### [AVAILABLE DATA]
Content starts
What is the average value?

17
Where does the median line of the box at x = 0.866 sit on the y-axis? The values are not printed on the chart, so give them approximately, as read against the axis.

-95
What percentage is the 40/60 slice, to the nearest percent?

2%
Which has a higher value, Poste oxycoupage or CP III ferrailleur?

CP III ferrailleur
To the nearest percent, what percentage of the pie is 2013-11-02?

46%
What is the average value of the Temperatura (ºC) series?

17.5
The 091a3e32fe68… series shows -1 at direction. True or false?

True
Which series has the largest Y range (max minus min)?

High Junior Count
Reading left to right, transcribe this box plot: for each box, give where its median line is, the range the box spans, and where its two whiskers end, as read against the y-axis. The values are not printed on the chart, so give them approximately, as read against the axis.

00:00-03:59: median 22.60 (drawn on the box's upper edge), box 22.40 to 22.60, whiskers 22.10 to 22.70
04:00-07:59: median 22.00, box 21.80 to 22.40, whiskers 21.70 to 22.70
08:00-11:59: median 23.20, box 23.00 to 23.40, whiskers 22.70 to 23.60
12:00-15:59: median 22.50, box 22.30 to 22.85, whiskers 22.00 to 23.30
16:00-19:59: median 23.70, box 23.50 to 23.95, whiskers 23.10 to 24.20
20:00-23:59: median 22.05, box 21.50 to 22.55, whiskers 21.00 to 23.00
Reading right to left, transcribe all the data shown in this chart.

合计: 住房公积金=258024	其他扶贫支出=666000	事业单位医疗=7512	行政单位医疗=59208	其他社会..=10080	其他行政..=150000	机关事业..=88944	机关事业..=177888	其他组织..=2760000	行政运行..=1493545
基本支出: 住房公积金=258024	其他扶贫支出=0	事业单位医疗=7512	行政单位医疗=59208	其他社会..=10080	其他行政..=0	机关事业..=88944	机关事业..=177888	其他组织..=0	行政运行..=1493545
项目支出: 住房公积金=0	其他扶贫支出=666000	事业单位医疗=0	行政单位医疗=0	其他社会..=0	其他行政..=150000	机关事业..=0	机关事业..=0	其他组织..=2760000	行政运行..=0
Content ends
### [WORK TO COMPLETE]
Count the lines in the entries above that contain the word "Which". Reply with the number alone.

### [TASK ANSWER]
2